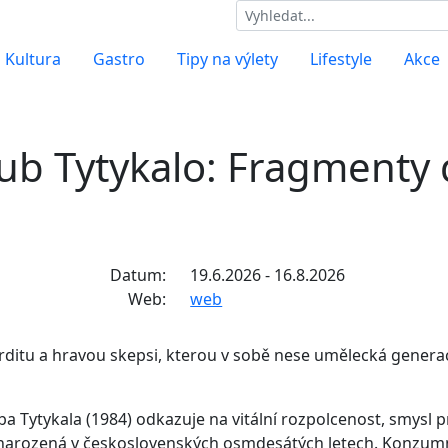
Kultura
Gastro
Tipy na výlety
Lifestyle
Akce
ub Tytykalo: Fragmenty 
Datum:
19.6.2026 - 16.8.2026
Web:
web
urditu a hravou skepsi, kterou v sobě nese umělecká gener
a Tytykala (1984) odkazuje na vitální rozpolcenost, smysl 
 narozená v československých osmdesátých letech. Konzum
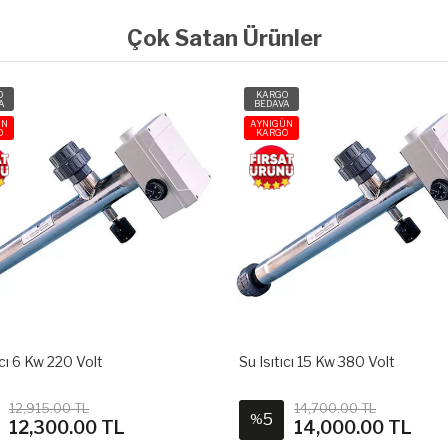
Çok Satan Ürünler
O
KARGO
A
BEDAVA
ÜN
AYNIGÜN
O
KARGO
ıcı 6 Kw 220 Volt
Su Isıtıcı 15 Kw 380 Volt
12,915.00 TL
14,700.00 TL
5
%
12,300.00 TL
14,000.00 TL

◆ ◆ ◆ ◆ ◆

WHAT TO WORK ON:
Make an exact copy of the records shown above, without the pictures.

RESULT FOR THIS TASK:
Kultura
Gastro
Tipy na výlety
Lifestyle
Akce
ub Tytykalo: Fragmenty 
Datum:
19.6.2026 - 16.8.2026
Web:
web
urditu a hravou skepsi, kterou v sobě nese umělecká gener
a Tytykala (1984) odkazuje na vitální rozpolcenost, smysl 
 narozená v československých osmdesátých letech. Konzum
Çok Satan Ürünler
O
KARGO
A
BEDAVA
ÜN
AYNIGÜN
O
KARGO
ıcı 6 Kw 220 Volt
Su Isıtıcı 15 Kw 380 Volt
12,915.00 TL
14,700.00 TL
5
%
12,300.00 TL
14,000.00 TL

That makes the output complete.